Command What it does
pnpm dev Clean + compile + launch Electron (with the pre-launch CLI)
pnpm build Clean + compile only (no launch)
pnpm check tsc --noEmit + biome check .
pnpm format biome format --write .
pnpm test Run the Node built-in test suite against dist/
pnpm test:ci pnpm build && pnpm test
pnpm clean Remove dist/
pnpm setup:whisper Windows: download whisper-cli.exe + ggml-base.en.bin. macOS/Linux: download the model + print install hints for whisper-cli.

CI

Every push and every PR to main runs the CI workflow (.github/workflows/ci.yml) on both Ubuntu and Windows:

  1. pnpm install --frozen-lockfile
  2. pnpm check (typecheck + lint)
  3. pnpm build
  4. pnpm test

A red check blocks merge. Keep it green.

Releases

Releases are driven by git tags. To cut a new version:

# 1. Bump the version in package.json
pnpm version patch        # or minor / major

# 2. Push the commit + tag
git push origin main --follow-tags

The Release workflow (.github/workflows/release.yml) then runs two jobs in sequence:

  1. GitHub Release (Windows bundle) — checks out the tag, verifies package.json matches the tag, runs pnpm check + pnpm test:ci, builds, zips bin/ + dist/ + scripts/ + skills/ + docs/ + package.json + lockfile + README + LICENSE + logo into murmur-v<version>-win-x64.zip, and attaches it to an auto-generated GitHub Release.
  2. npm publish — on an Ubuntu runner: re-installs, rebuilds, then runs pnpm publish --access public using the NPM_TOKEN secret.
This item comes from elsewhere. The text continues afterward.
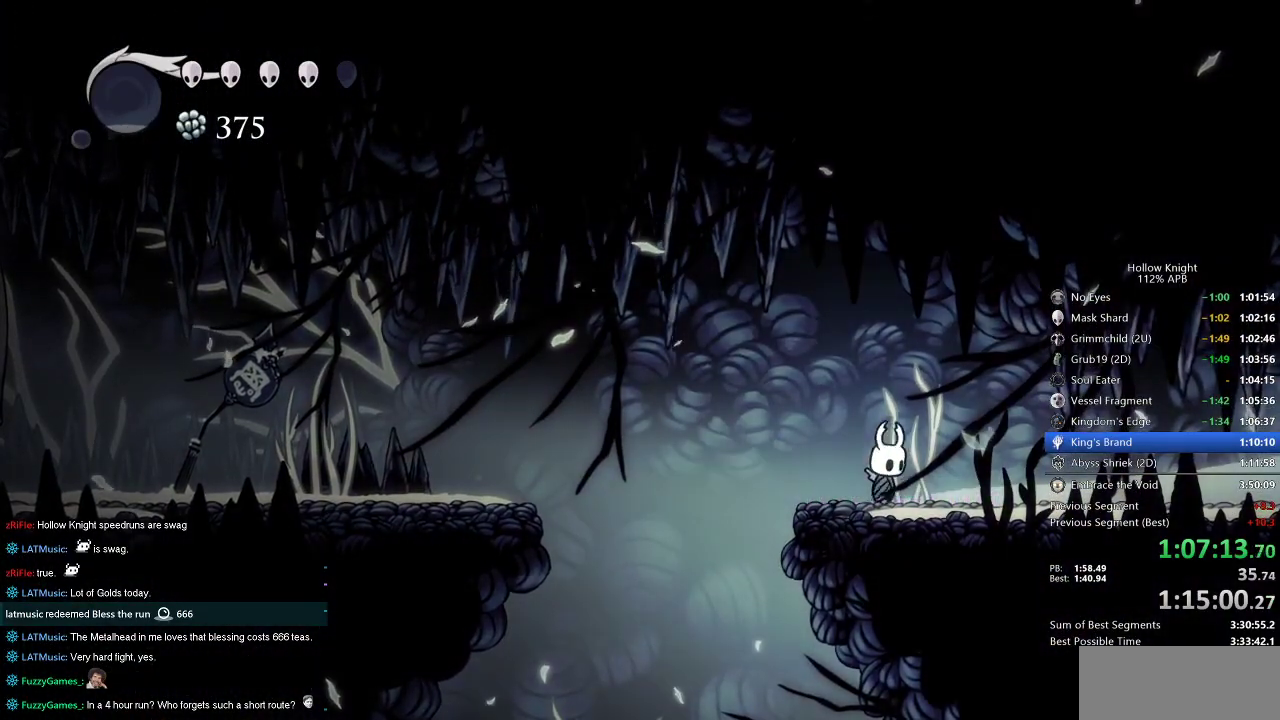
{"keys": ["right"], "events": [[267, "dash", "down"], [367, "dash", "up"], [400, "dash", "down"], [500, "dash", "up"]]}
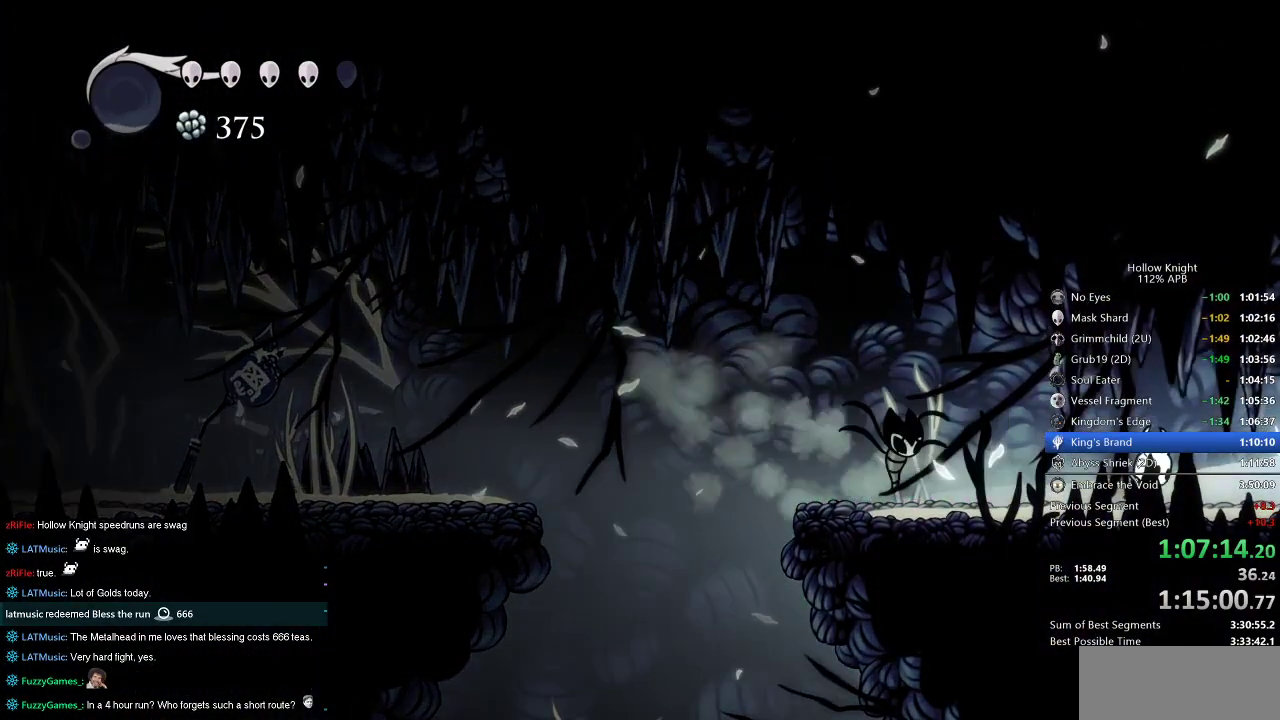
{"keys": ["dash", "right"], "events": [[33, "dash", "down"], [133, "dash", "up"], [183, "dash", "down"], [283, "dash", "up"], [367, "dash", "down"], [417, "dash", "up"], [500, "dash", "down"]]}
If the token isn't configured the job logs a warning and exits cleanly, so the GitHub Release still ships.

You can also trigger the workflow manually from the Actions tab with a tag input (useful for re-releases).

Setting up NPM_TOKEN (one-time)

  1. Generate an Automation token on npmjs.com → Access Tokens with Publish scope (2FA-exempt).
  2. Add it to the GitHub repo at Settings → Secrets and variables → Actions → New repository secret, name it NPM_TOKEN.
  3. The next tagged push will publish both a GitHub Release and the npm package.

Files shipped to npm are whitelisted in package.json#files — run pnpm pack locally to inspect exactly what the tarball will contain before publishing.

Dependabot

.github/dependabot.yml opens weekly npm PRs (split into dev-dependencies and runtime-dependencies groups) and monthly github-actions PRs.


Known rough edges

  1. No streaming anywhere. Each stage is strictly sequential. Streaming STT + streaming LLM + streaming injection is the biggest pending latency win.
  2. Model cold-start dominates first-run latency. Pre-warming the model on app start (keep_alive) is queued.
  3. Paste-based injection only, no per-target typing fallback.
  4. No VAD / silence trimming. Trailing "uhh" and dead air get transcribed and fed to the LLM.
  5. Renderer uses the deprecated ScriptProcessorNode. Move to AudioWorklet before any non-spike build.
  6. No tray icon. Hide / show is handled by the toggle hotkey and the right-click context menu; restart re-shows the overlay if you ever lose the toggle binding. A tray fallback is queued.
  7. Off-screen drag is auto-clamped on relaunch. The saved free position is clamped to the nearest connected display's work area on launch, so a saved position from a now-disconnected monitor doesn't strand the overlay.
  8. Single utterance at a time. Concurrent recordings are dropped; queueing is not implemented.

License

MIT © Mouad Ja. Pre-1.0; APIs and config may still change.